With Ovum analysts forecasting that ITU’s ultra-fast copper technology, G.fast, will support nearly 29 million subscribers by 2021, interoperability between chipsets (for Customer Premises Equipment and Distribution Point Units) is a complex but absolutely vital component for the industry when deploying the technology.
This is the message that I will be delivering on behalf of the Broadband Forum at next week’s ITU Telecom World 2016 in the panel discussion: “Gearing up for Ultra-High Speed Networks,” where I will be joined by fellow panelists Reinhard Scholl, Deputy Director of the ITU Telecommunication Standardization Bureau, and David Bessonen, Senior G.fast Engineer at Telebyte, Inc.
The discussion we will have is taking place at a time when consumer demand for high-speed networks, including gigabit access, is skyrocketing.
It is all very well having the technology, but if standards are not implemented from the start, there will always be limitations. That is why the work of ITU’s Telecommunication Standardization Sector (ITU-T) and the Broadband Forum is so vital as we enter the Gigabit Era.
As the industry continues to embrace G.fast, its success in broadband networks absolutely depends on service providers having a wide choice of equipment and this is where interoperability comes in.
The Broadband Forum’s collaboration with the University of New Hampshire InterOperability Laboratory aims to address exactly this issue and a huge amount of work is going on at the moment to achieve true G.fast interoperability.
The Forum’s work on G.fast builds upon the progress made by the ITU-T, which approved its broadband standard designed to deliver access speeds of up to 1Gbit/s over existing telephone wires in 2014, in conjunction with the Forum’s FTTdp architecture project.
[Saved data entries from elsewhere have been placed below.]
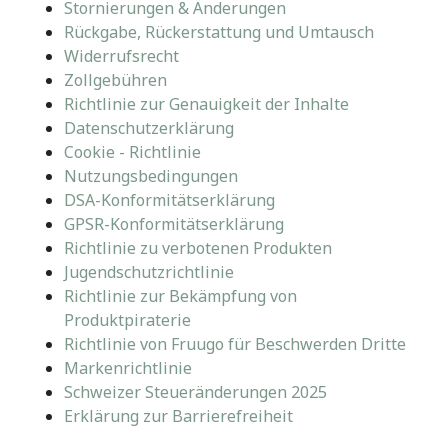
Stornierungen & Änderungen
Rückgabe, Rückerstattung und Umtausch
Widerrufsrecht
Zollgebühren
Richtlinie zur Genauigkeit der Inhalte
Datenschutzerklärung
Cookie - Richtlinie
Nutzungsbedingungen
DSA-Konformitätserklärung
GPSR-Konformitätserklärung
Richtlinie zu verbotenen Produkten
Jugendschutzrichtlinie
Richtlinie zur Bekämpfung von
Produktpiraterie
Richtlinie von Fruugo für Beschwerden Dritte
Markenrichtlinie
Schweizer Steueränderungen 2025
Erklärung zur Barrierefreiheit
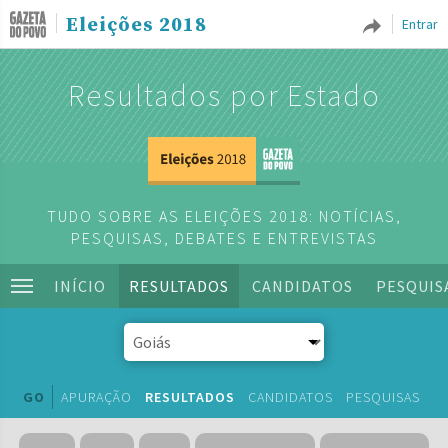
Eleições 2018
Entrar
Resultados por Estado
TUDO SOBRE AS ELEIÇÕES 2018: NOTÍCIAS,
PESQUISAS, DEBATES E ENTREVISTAS
INÍCIO
RESULTADOS
CANDIDATOS
PESQUIS
GO
APURAÇÃO
RESULTADOS
CANDIDATOS
PESQUISAS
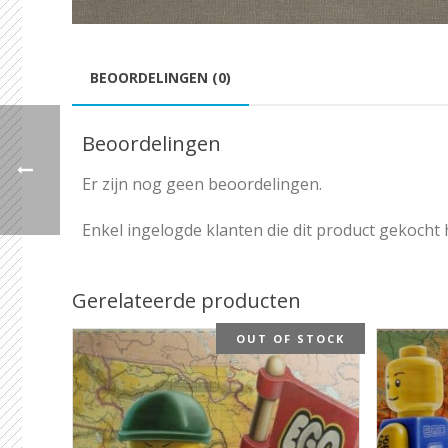
BEOORDELINGEN (0)
Beoordelingen
Er zijn nog geen beoordelingen.
Enkel ingelogde klanten die dit product gekocht
Gerelateerde producten
OUT OF STOCK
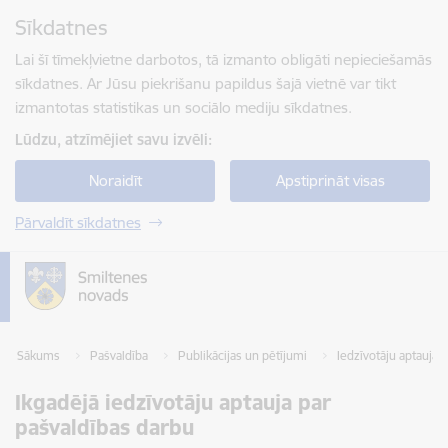
Pāriet uz lapas saturu
Sīkdatnes
Spied
lai meklētu
Enter
Lai šī tīmekļvietne darbotos, tā izmanto obligāti nepieciešamās
sīkdatnes. Ar Jūsu piekrišanu papildus šajā vietnē var tikt
izmantotas statistikas un sociālo mediju sīkdatnes.
Lūdzu, atzīmējiet savu izvēli:
Noraidīt
Apstiprināt visas
Pārvaldīt sīkdatnes
Sākums
Pašvaldība
Publikācijas un pētījumi
Iedzīvotāju aptaujas
Ikgadējā iedzīvotāju aptauja par
pašvaldības darbu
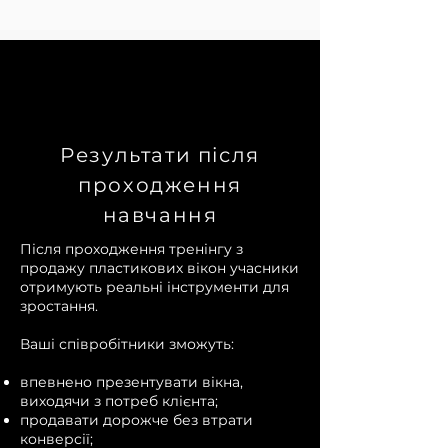
Результати після
проходження
навчання
Після проходження тренінгу з
продажу пластикових вікон учасники
отримують реальні інструменти для
зростання.
Ваші співробітники зможуть:
впевнено презентувати вікна,
виходячи з потреб клієнта;
продавати дорожче без втрати
конверсії;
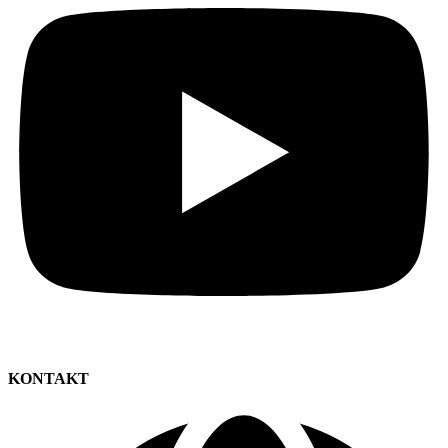
KONTAKT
ITU-T recently doubled the access speeds achievable with G.fast, raising the bar to 2 Gbit/s.
With collaboration like this, it will be entirely possible for the industry to achieve the high-speed connectivity being sought after by consumers and we are already beginning to see evidence of this.
At Broadband World Forum, in London, the world’s first cross-chipset interoperability demo took place.
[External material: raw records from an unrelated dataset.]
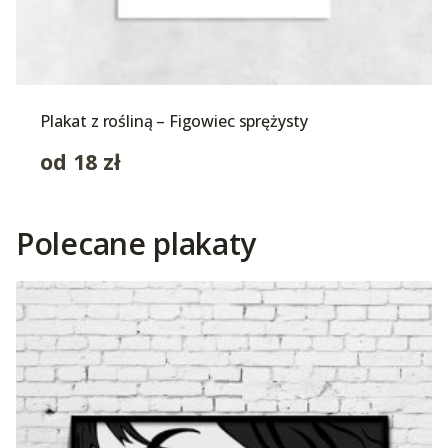
Plakat z rośliną – Figowiec sprężysty
od
18
zł
Polecane plakaty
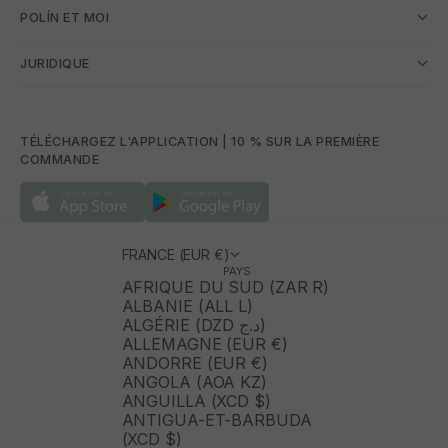
POLÍN ET MOI
JURIDIQUE
TÉLÉCHARGEZ L'APPLICATION | 10 % SUR LA PREMIÈRE
COMMANDE
FRANCE (EUR €)
PAYS
AFRIQUE DU SUD (ZAR R)
ALBANIE (ALL L)
ALGÉRIE (DZD د.ج)
ALLEMAGNE (EUR €)
ANDORRE (EUR €)
ANGOLA (AOA KZ)
ANGUILLA (XCD $)
ANTIGUA-ET-BARBUDA
(XCD $)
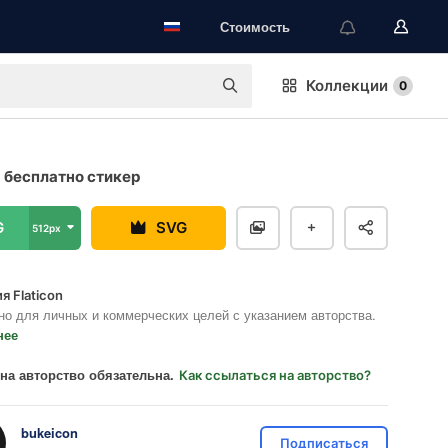
Стоимость
Коллекции
0
 бесплатно стикер
G
SVG
512px
я Flaticon
но для личных и коммерческих целей с указанием авторства.
нее
на авторство обязательна.
Как ссылаться на авторство?
bukeicon
Подписаться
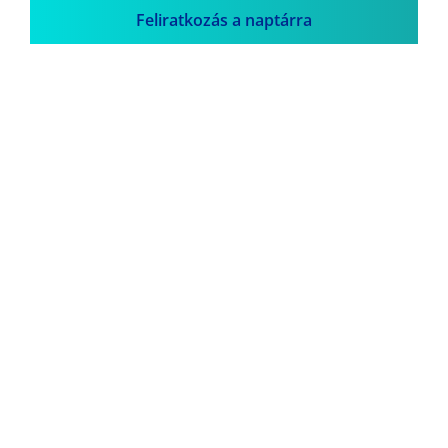
Feliratkozás a naptárra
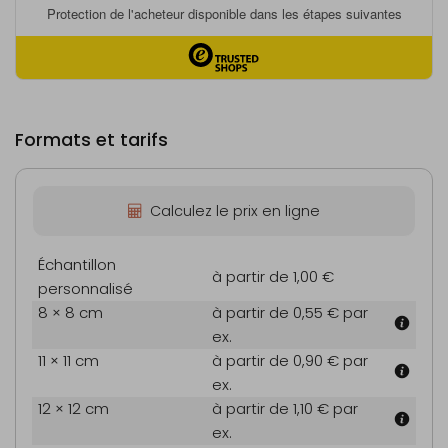
Formats et tarifs
Calculez le prix en ligne
Échantillon
à partir de 1,00 €
personnalisé
8 × 8 cm
à partir de 0,55 €
par
ex.
11 × 11 cm
à partir de 0,90 €
par
ex.
12 × 12 cm
à partir de 1,10 €
par
ex.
A similar demonstration will be held at ITU Telecom World, where Forum member Telebyte, the leader in G.fast Physical Layer testing, will provide a live demonstration of G.fast in a real-world test environment, including products from its ID-337 solution group – based on the Broadband Forum’s ID-337 G.fast Certification Test plan.
Such work pays testament to the work of the Forum and the ITU and with this continued approach, I see no reason why Ovum’s forecast of 29 million by 2021 cannot be surpassed.